[Dataset entries]
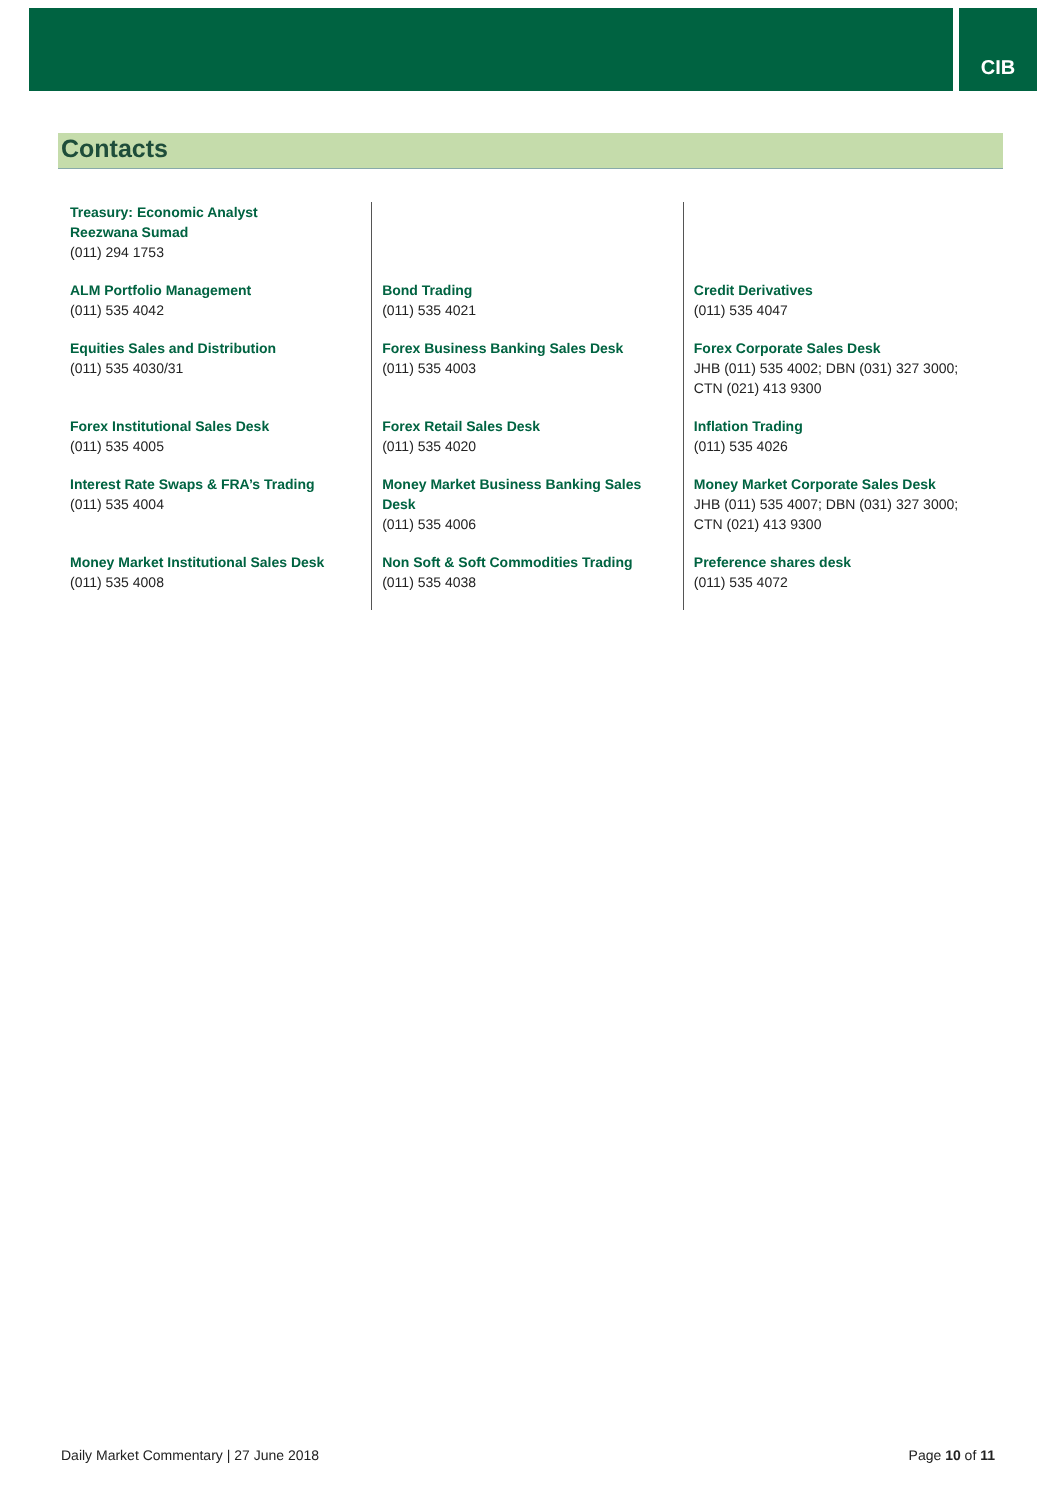CIB
Contacts
| Treasury: Economic Analyst Reezwana Sumad (011) 294 1753 | | |
| ALM Portfolio Management (011) 535 4042 | Bond Trading (011) 535 4021 | Credit Derivatives (011) 535 4047 |
| Equities Sales and Distribution (011) 535 4030/31 | Forex Business Banking Sales Desk (011) 535 4003 | Forex Corporate Sales Desk JHB (011) 535 4002; DBN (031) 327 3000; CTN (021) 413 9300 |
| Forex Institutional Sales Desk (011) 535 4005 | Forex Retail Sales Desk (011) 535 4020 | Inflation Trading (011) 535 4026 |
| Interest Rate Swaps & FRA’s Trading (011) 535 4004 | Money Market Business Banking Sales Desk (011) 535 4006 | Money Market Corporate Sales Desk JHB (011) 535 4007; DBN (031) 327 3000; CTN (021) 413 9300 |
| Money Market Institutional Sales Desk (011) 535 4008 | Non Soft & Soft Commodities Trading (011) 535 4038 | Preference shares desk (011) 535 4072 |
Daily Market Commentary | 27 June 2018 Page 10 of 11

* TASK STATEMENT: Only the pictures are to be excluded; all other parts of the records above are to be given exactly.

* RESULT OF THE TASK:
CIB
Contacts
| Treasury: Economic Analyst Reezwana Sumad (011) 294 1753 | | |
| ALM Portfolio Management (011) 535 4042 | Bond Trading (011) 535 4021 | Credit Derivatives (011) 535 4047 |
| Equities Sales and Distribution (011) 535 4030/31 | Forex Business Banking Sales Desk (011) 535 4003 | Forex Corporate Sales Desk JHB (011) 535 4002; DBN (031) 327 3000; CTN (021) 413 9300 |
| Forex Institutional Sales Desk (011) 535 4005 | Forex Retail Sales Desk (011) 535 4020 | Inflation Trading (011) 535 4026 |
| Interest Rate Swaps & FRA’s Trading (011) 535 4004 | Money Market Business Banking Sales Desk (011) 535 4006 | Money Market Corporate Sales Desk JHB (011) 535 4007; DBN (031) 327 3000; CTN (021) 413 9300 |
| Money Market Institutional Sales Desk (011) 535 4008 | Non Soft & Soft Commodities Trading (011) 535 4038 | Preference shares desk (011) 535 4072 |
Daily Market Commentary | 27 June 2018 Page 10 of 11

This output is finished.